Divergence and genome coverage of horizontally transferred DNA transposons

We identified orthologous full-length hAT-6_XT sequences from the genomes we searched (see above) using reciprocal BLAST searches [20, 45]. A custom database was made using the relevant turtle, fishes, and frog genomes as stated above to find the reciprocal best hit using hAT-6_XT_MTT as a nucleotide query from the genome of interest.

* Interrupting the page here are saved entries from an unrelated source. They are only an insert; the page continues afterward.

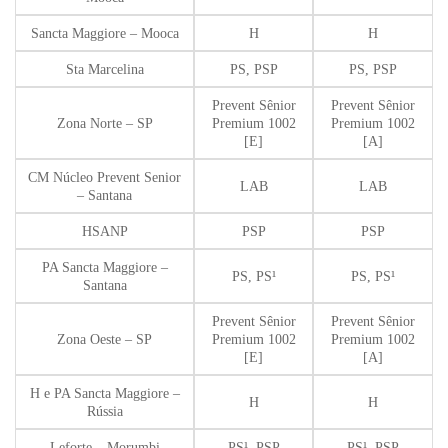
Sancta Maggiore – Mooca
H
H
Sta Marcelina
PS, PSP
PS, PSP
Prevent Sênior
Prevent Sênior
Zona Norte – SP
Premium 1002
Premium 1002
[E]
[A]
CM Núcleo Prevent Senior
LAB
LAB
– Santana
HSANP
PSP
PSP
PA Sancta Maggiore –
PS, PS¹
PS, PS¹
Santana
Prevent Sênior
Prevent Sênior
Zona Oeste – SP
Premium 1002
Premium 1002
[E]
[A]
H e PA Sancta Maggiore –
H
H
Rússia
Leforte – Morumbi
PS¹, PSP
PS¹, PSP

TE-Aid (https://github.com/clemgoub/TE-Aid) was used to align a sample of full-length hAT-6_XT DNA transposon sequences to each other from the genome it was curated from to visualise the frequency of the complete sequence and fragments.

Kimura distances

We calculated the Kimura 2-parameter distance for all hAT-6_XT TEs using RepeatMasker version 4.1.5 and the script calcDivergenceFromAlign.pl to obtain the relative age distribution of the TEs in the genome (http://www.repeatmasker.org/RMDownload.html). We also calculated the Kimura 2-parameter distance for other repeats in the Testudine genomes (T.s. elegans and M.t. terrapin) to determine the age of hAT-6_XT compared to other repeats. We excluded short simple repeat alignments from the analysis.

Presence/absence test

To determine whether HTT of hAT-6_XT in all the turtle species resulted from a single ancestral event or independent transfers, we conducted a presence/absence test. Using BLASTN 2.7.1 + parameters [34] (blastn-short), all hAT-6_XT intervals were retrieved from the turtle genomes using the representative hAT-6_XT from that genome as a query. The blast output was cleaned to remove hits < 100 bp and converted to bed format with blast2bed.sh (https://github.com/nterhoeven/blast2bed). A genome index file was generated and the cleaned intervals were extended by 1500 bp on each side using BEDTools and SAMtools (slopBed, faidx) [46, 47]. Fasta formatted sequences were extracted for the extended bed intervals using BEDTools (getfasta). The extended hAT-6_XT sequences from M.t. terrapin were aligned to each turtle with Gepard and displayed as a dot plot [47, 48].